Records for this task:
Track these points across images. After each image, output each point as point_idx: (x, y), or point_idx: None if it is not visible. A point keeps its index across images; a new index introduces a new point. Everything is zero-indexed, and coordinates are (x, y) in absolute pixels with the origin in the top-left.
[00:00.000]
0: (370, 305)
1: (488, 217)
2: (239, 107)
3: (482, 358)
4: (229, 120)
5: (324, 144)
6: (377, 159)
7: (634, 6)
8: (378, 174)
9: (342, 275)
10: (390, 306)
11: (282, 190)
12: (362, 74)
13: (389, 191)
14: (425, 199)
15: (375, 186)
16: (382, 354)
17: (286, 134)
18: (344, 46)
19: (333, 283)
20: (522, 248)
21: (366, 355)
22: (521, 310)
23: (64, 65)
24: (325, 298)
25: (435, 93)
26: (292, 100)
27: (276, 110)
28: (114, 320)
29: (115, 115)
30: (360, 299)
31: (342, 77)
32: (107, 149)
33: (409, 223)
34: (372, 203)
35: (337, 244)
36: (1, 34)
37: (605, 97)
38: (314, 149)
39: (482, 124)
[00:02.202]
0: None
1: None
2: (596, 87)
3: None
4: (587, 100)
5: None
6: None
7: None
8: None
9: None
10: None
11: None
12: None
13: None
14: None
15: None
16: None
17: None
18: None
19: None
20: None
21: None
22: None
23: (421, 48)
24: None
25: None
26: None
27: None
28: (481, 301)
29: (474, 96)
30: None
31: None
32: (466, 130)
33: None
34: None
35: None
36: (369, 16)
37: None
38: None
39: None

Assignment: Transcribe each of the records verbatim.

Response to the exercise:
Track these points across images. After each image, output each point as point_idx: (x, y), or point_idx: None if it is not visible. A point keeps its index across images; a new index introduces a new point. Everything is zero-indexed, and coordinates are (x, y) in absolute pixels with the origin in the top-left.
[00:00.000]
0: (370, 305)
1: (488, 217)
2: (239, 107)
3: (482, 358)
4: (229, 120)
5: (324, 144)
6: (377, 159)
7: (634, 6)
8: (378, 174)
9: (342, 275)
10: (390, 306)
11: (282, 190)
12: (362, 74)
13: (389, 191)
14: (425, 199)
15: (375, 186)
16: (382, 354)
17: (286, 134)
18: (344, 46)
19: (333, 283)
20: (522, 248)
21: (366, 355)
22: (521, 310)
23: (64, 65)
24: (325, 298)
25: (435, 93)
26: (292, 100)
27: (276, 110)
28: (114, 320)
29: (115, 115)
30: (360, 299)
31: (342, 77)
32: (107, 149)
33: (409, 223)
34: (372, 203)
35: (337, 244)
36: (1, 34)
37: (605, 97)
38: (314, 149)
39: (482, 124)
[00:02.202]
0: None
1: None
2: (596, 87)
3: None
4: (587, 100)
5: None
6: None
7: None
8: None
9: None
10: None
11: None
12: None
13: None
14: None
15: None
16: None
17: None
18: None
19: None
20: None
21: None
22: None
23: (421, 48)
24: None
25: None
26: None
27: None
28: (481, 301)
29: (474, 96)
30: None
31: None
32: (466, 130)
33: None
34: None
35: None
36: (369, 16)
37: None
38: None
39: None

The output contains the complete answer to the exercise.